[Data items]
>>
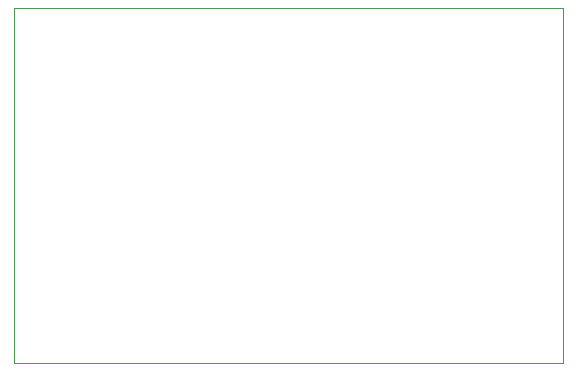
<source format=gbr>
%TF.GenerationSoftware,KiCad,Pcbnew,(6.0.2-0)*%
%TF.CreationDate,2022-04-20T12:28:58+01:00*%
%TF.ProjectId,Relay,52656c61-792e-46b6-9963-61645f706362,2*%
%TF.SameCoordinates,Original*%
%TF.FileFunction,Profile,NP*%
%FSLAX46Y46*%
G04 Gerber Fmt 4.6, Leading zero omitted, Abs format (unit mm)*
G04 Created by KiCad (PCBNEW (6.0.2-0)) date 2022-04-20 12:28:58*
%MOMM*%
%LPD*%
G01*
G04 APERTURE LIST*
%TA.AperFunction,Profile*%
%ADD10C,0.050000*%
%TD*%
G04 APERTURE END LIST*
D10*
X81500000Y-60500000D02*
X81500000Y-30500000D01*
X81500000Y-60500000D02*
X128000000Y-60500000D01*
X81500000Y-30500000D02*
X128000000Y-30500000D01*
X128000000Y-30500000D02*
X128000000Y-60500000D01*
M02*

</source>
<<
Work item — Once the pictures are set aside, write out the entries verbatim.

Your solution —
<source format=gbr>
%TF.GenerationSoftware,KiCad,Pcbnew,(6.0.2-0)*%
%TF.CreationDate,2022-04-20T12:28:58+01:00*%
%TF.ProjectId,Relay,52656c61-792e-46b6-9963-61645f706362,2*%
%TF.SameCoordinates,Original*%
%TF.FileFunction,Profile,NP*%
%FSLAX46Y46*%
G04 Gerber Fmt 4.6, Leading zero omitted, Abs format (unit mm)*
G04 Created by KiCad (PCBNEW (6.0.2-0)) date 2022-04-20 12:28:58*
%MOMM*%
%LPD*%
G01*
G04 APERTURE LIST*
%TA.AperFunction,Profile*%
%ADD10C,0.050000*%
%TD*%
G04 APERTURE END LIST*
D10*
X81500000Y-60500000D02*
X81500000Y-30500000D01*
X81500000Y-60500000D02*
X128000000Y-60500000D01*
X81500000Y-30500000D02*
X128000000Y-30500000D01*
X128000000Y-30500000D02*
X128000000Y-60500000D01*
M02*

</source>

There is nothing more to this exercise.